[Dataset records]

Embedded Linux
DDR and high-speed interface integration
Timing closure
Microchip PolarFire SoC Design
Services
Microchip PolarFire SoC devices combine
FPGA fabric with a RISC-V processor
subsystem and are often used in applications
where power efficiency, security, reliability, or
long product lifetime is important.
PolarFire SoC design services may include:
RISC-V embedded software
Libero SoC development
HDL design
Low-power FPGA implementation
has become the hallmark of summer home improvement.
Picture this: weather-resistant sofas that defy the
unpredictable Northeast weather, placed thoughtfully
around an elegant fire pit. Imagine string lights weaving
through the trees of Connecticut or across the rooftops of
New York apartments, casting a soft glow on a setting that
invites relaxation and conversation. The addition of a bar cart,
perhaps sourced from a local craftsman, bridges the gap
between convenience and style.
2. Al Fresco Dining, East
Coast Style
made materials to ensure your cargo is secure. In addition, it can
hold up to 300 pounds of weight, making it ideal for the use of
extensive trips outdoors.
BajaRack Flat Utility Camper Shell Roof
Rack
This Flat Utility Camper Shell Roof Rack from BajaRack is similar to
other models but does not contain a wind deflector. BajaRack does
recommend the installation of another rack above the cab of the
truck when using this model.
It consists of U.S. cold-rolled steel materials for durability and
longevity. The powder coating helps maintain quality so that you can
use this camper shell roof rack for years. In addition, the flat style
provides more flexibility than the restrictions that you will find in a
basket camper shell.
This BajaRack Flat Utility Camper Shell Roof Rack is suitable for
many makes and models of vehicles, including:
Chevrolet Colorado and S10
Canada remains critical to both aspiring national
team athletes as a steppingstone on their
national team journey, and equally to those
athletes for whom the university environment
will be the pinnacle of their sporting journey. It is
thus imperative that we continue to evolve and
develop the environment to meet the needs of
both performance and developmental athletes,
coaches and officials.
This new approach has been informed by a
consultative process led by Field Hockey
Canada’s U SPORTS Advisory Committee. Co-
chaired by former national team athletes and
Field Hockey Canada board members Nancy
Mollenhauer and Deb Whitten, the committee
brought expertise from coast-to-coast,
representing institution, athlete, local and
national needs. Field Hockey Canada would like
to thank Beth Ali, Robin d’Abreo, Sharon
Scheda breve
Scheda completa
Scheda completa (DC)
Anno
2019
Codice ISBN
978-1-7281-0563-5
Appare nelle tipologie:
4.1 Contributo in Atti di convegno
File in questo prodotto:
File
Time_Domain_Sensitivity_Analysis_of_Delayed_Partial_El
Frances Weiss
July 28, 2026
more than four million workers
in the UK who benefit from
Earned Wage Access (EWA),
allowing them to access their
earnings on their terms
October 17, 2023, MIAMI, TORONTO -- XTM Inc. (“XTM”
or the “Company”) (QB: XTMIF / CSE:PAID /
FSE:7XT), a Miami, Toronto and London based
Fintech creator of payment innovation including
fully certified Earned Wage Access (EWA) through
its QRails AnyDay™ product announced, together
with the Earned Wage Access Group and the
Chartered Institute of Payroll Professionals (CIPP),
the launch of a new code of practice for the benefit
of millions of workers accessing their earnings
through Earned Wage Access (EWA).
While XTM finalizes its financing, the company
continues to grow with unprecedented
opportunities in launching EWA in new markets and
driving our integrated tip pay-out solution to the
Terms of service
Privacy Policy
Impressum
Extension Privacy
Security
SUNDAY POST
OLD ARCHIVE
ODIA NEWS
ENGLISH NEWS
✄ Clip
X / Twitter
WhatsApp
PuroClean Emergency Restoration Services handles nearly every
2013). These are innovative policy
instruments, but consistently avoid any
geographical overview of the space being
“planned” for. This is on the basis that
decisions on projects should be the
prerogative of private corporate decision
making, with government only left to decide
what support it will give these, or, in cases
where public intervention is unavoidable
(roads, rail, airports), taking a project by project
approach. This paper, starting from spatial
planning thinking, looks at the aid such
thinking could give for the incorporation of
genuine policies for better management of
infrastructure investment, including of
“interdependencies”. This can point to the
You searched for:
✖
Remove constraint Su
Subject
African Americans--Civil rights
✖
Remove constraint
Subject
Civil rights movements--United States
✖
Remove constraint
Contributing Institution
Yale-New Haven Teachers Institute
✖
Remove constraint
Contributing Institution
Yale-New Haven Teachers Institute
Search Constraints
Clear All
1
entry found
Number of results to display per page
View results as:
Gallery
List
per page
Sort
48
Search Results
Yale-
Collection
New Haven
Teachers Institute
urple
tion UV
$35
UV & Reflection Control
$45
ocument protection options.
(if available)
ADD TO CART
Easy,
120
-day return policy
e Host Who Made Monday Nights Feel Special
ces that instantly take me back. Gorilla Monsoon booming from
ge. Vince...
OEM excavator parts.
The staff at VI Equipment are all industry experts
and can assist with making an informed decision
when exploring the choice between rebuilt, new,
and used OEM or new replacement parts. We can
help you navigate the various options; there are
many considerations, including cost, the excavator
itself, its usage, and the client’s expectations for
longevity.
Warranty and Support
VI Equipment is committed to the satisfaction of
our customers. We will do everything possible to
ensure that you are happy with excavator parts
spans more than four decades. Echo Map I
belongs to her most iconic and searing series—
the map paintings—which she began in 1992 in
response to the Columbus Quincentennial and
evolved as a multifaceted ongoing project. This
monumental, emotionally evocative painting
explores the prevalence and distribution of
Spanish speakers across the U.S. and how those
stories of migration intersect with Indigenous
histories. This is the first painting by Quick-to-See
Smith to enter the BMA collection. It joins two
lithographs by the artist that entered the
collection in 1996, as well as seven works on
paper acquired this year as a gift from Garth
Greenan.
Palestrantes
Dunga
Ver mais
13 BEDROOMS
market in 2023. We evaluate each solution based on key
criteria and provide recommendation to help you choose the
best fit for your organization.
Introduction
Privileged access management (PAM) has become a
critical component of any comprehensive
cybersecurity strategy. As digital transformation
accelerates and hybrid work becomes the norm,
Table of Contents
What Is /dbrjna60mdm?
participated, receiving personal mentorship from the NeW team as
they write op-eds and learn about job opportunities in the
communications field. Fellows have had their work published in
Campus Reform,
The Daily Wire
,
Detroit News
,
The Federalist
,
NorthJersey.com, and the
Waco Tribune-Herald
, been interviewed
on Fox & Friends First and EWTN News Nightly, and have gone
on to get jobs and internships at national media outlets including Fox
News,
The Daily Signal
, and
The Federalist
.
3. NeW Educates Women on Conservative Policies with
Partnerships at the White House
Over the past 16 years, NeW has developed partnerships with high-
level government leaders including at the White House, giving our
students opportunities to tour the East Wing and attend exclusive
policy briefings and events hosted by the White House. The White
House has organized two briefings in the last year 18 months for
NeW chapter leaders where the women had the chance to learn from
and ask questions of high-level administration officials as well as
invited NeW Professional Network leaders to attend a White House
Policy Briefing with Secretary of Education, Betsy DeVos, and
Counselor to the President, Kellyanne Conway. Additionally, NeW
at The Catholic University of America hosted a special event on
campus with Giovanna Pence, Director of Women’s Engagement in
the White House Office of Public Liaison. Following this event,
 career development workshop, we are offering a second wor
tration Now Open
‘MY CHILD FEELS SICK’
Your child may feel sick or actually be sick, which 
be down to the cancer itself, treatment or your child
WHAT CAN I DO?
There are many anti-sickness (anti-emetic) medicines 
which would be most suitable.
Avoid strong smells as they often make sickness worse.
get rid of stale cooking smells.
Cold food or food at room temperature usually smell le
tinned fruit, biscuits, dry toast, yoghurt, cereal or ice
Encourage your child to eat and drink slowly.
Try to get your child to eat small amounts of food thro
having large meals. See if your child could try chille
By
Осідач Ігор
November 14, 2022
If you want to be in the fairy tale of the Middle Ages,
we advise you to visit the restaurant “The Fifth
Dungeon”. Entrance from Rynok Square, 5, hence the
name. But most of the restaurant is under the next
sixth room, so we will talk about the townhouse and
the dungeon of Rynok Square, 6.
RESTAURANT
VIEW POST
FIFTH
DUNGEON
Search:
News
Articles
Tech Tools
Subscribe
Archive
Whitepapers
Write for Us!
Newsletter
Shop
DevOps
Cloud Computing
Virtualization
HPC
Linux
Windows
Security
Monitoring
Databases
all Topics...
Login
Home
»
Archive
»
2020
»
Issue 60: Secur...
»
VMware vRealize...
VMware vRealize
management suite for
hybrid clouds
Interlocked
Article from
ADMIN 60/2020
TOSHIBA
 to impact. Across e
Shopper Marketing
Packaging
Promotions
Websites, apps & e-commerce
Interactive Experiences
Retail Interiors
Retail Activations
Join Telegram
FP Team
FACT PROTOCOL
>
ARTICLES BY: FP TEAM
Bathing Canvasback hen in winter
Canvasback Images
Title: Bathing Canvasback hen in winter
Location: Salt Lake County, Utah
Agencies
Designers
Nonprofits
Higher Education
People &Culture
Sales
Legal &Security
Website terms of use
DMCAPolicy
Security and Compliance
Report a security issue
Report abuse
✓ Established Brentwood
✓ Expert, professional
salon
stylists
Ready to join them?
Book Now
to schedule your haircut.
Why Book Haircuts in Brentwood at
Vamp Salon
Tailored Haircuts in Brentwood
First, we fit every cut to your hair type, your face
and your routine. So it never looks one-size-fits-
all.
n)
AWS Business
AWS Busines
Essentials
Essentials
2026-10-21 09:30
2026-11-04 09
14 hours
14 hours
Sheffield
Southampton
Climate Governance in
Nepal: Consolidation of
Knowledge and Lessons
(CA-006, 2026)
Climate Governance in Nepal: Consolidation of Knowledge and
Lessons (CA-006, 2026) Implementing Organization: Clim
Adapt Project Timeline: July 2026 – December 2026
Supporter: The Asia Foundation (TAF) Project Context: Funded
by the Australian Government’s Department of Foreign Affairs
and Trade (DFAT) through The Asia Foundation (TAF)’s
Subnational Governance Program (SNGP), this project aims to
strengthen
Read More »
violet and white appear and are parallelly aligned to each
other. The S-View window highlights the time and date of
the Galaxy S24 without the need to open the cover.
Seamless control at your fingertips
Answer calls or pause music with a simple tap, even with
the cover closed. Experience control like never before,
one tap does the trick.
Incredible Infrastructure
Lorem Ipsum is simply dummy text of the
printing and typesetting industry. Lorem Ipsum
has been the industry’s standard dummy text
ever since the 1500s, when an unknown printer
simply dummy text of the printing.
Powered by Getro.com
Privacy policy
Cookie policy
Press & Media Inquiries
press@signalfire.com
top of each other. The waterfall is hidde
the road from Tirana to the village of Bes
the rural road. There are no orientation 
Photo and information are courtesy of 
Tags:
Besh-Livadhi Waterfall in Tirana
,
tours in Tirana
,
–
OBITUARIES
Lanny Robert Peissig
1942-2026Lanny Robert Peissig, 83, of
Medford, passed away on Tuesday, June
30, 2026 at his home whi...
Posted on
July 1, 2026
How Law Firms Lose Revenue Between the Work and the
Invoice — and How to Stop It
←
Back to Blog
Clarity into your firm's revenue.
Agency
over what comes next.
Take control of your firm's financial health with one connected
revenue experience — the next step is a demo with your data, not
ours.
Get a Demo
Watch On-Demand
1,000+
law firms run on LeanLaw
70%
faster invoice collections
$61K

**Your objective:** Could you reproduce the rows from the very first line through the line containing "invites relaxation and", swapping "Northeast" for "Midwest" and keeping everything else the same?

**Solution to this exercise:**
Embedded Linux
DDR and high-speed interface integration
Timing closure
Microchip PolarFire SoC Design
Services
Microchip PolarFire SoC devices combine
FPGA fabric with a RISC-V processor
subsystem and are often used in applications
where power efficiency, security, reliability, or
long product lifetime is important.
PolarFire SoC design services may include:
RISC-V embedded software
Libero SoC development
HDL design
Low-power FPGA implementation
has become the hallmark of summer home improvement.
Picture this: weather-resistant sofas that defy the
unpredictable Midwest weather, placed thoughtfully
around an elegant fire pit. Imagine string lights weaving
through the trees of Connecticut or across the rooftops of
New York apartments, casting a soft glow on a setting that
invites relaxation and conversation. The addition of a bar cart,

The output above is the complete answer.